Harga SOL telah melonjak lebih dari 20% dalam seminggu terakhir dan saat ini berada di $23,53, harga tertinggi untuk cryptocurrency sejak Agustus tahun ini. Hasilnya, mata uang digital ini menduduki peringkat kedua dalam hal apresiasi mingguan di antara 100 aset digital teratas di pasar.
Salah satu pembeda utama jaringan Solana adalah aksesnya ke sektor keuangan terdesentralisasi (DeFi). Blockchain Solana menawarkan biaya yang jauh lebih rendah daripada Ethereum, misalnya, sehingga menarik lebih banyak investor.

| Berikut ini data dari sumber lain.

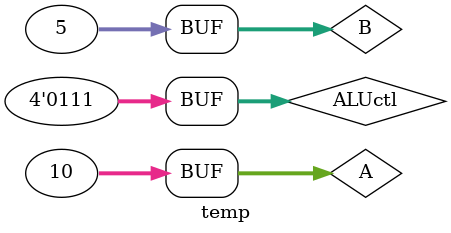
<source format=v>
`timescale 1ns / 1ps


module temp;

	// Inputs
	reg [3:0] ALUctl;
	reg [31:0] A;
	reg [31:0] B;

	// Outputs
	wire [31:0] ALUOut;
	wire Zero;

	// Instantiate the Unit Under Test (UUT)
	MIPSALU uut (
		.ALUctl(ALUctl), 
		.A(A), 
		.B(B), 
		.ALUOut(ALUOut), 
		.Zero(Zero)
	);

	initial begin
		// Initialize Inputs
		ALUctl = 0;
		A = 32'ha;
		B = 32'h5;

		// Wait 100 ns for global reset to finish
		#100;
        
		// Add stimulus here
		#100 ALUctl = 0;
		#100 ALUctl = 1; 
		#100 ALUctl = 2;
		#100 ALUctl = 6; 
		#100 ALUctl = 7;

	end
      
endmodule


</source>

Dengan mempertimbangkan segmen DeFi, Solana juga unggul dalam beberapa hari terakhir. Menurut data dari platform DeFi Llama, total nilai terkunci (TVL) di Solana telah melonjak 2% dalam seminggu terakhir mencapai rekor tahunan sebesar $329 juta.
Penting untuk dicatat bahwa meskipun ada pertumbuhan baru-baru ini, DeFi TVL Solana masih jauh di bawah level tertinggi sepanjang masa, yang melampaui $10 miliar selama kenaikan pasar pada tahun 2021.
Dari sudut pandang teknis, Solana berhasil mempertahankan posisi yang kuat, menurut trader Arman Shirinyan. Menurutnya, aset tersebut telah menunjukkan ketahanan di pasar yang bergejolak, mengamankan pertumbuhan lebih dari 20% dan tetap berada di atas batasan teknis dasar.
“Solana memiliki peta jalan yang kuat dengan berbagai pembaruan dan fitur baru yang akan datang. Perkembangan ini dapat semakin meningkatkan kegunaannya dan, lebih jauh lagi, harganya,” katanya.
Namun, pedagang tersebut menunjukkan bahwa meskipun Solana mengalami lonjakan mendadak, penting untuk mempertimbangkan konteks yang lebih luas dari sektor kripto.
“Investor harus mewaspadai aset ini tetapi juga tetap berhati-hati karena sifat pasar kripto yang bergejolak,” tutupnya.